* [EXCERPT PROVIDED]:
• • • • • • •

Soon Boompas' short attention span kicked in and he tired of the new baby, leaving EEF alone with the baby in his car seat. It did not take EEF long to start rocking the car seat and fiddling with the handle, trying to figure the whole system out. After almost tipping the car seat almost all the way over and spilling the baby face first into the dirt (almost!), EEF queried the crowd, "Hey, how do you work him?"


Let me tell you, it is very difficult to scold the boy for almost dumping the baby face first in the dirt while laughing hysterically.

Tuesday, August 22, 2006

Envy

I mentioned in an earlier entry that I started running this summer. This entry really isn't about running, but about Envy. I had a comment yelled at me out a car window while I was on the homeward stretch yesterday that got the old motor running, and I have not been able to stop thinking about envy since.

• • • • • • •

[Collected data]
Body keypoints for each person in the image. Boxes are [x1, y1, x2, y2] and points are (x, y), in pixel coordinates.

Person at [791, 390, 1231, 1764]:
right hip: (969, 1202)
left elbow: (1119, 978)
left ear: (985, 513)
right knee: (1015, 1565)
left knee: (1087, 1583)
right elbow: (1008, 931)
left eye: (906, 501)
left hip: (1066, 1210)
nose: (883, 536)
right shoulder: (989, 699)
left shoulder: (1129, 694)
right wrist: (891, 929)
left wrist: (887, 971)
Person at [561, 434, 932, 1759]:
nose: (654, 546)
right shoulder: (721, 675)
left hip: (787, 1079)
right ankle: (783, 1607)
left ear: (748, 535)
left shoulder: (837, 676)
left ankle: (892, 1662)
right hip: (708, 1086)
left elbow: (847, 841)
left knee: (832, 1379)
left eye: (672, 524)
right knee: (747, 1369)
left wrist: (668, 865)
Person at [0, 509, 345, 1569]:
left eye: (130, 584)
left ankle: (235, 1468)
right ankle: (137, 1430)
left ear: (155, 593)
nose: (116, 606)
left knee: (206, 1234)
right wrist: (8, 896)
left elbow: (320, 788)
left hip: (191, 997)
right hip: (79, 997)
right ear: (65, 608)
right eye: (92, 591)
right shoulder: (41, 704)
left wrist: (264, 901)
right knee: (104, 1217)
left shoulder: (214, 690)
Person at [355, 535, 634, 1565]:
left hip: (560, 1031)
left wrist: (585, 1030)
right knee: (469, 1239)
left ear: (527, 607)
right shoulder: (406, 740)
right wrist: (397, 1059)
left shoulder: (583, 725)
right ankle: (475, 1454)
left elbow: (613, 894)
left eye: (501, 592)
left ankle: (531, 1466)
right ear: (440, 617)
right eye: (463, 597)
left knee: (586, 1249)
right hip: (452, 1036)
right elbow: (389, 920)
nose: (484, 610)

• • • • • • •

* [TASK REQUIREMENTS]:
From the blog excerpt above, print the passage from "Soon Boompas' short" up to and including "about envy since.", word for word.

* [RESPONSE BELOW]:
Soon Boompas' short attention span kicked in and he tired of the new baby, leaving EEF alone with the baby in his car seat. It did not take EEF long to start rocking the car seat and fiddling with the handle, trying to figure the whole system out. After almost tipping the car seat almost all the way over and spilling the baby face first into the dirt (almost!), EEF queried the crowd, "Hey, how do you work him?"


Let me tell you, it is very difficult to scold the boy for almost dumping the baby face first in the dirt while laughing hysterically.

Tuesday, August 22, 2006

Envy

I mentioned in an earlier entry that I started running this summer. This entry really isn't about running, but about Envy. I had a comment yelled at me out a car window while I was on the homeward stretch yesterday that got the old motor running, and I have not been able to stop thinking about envy since.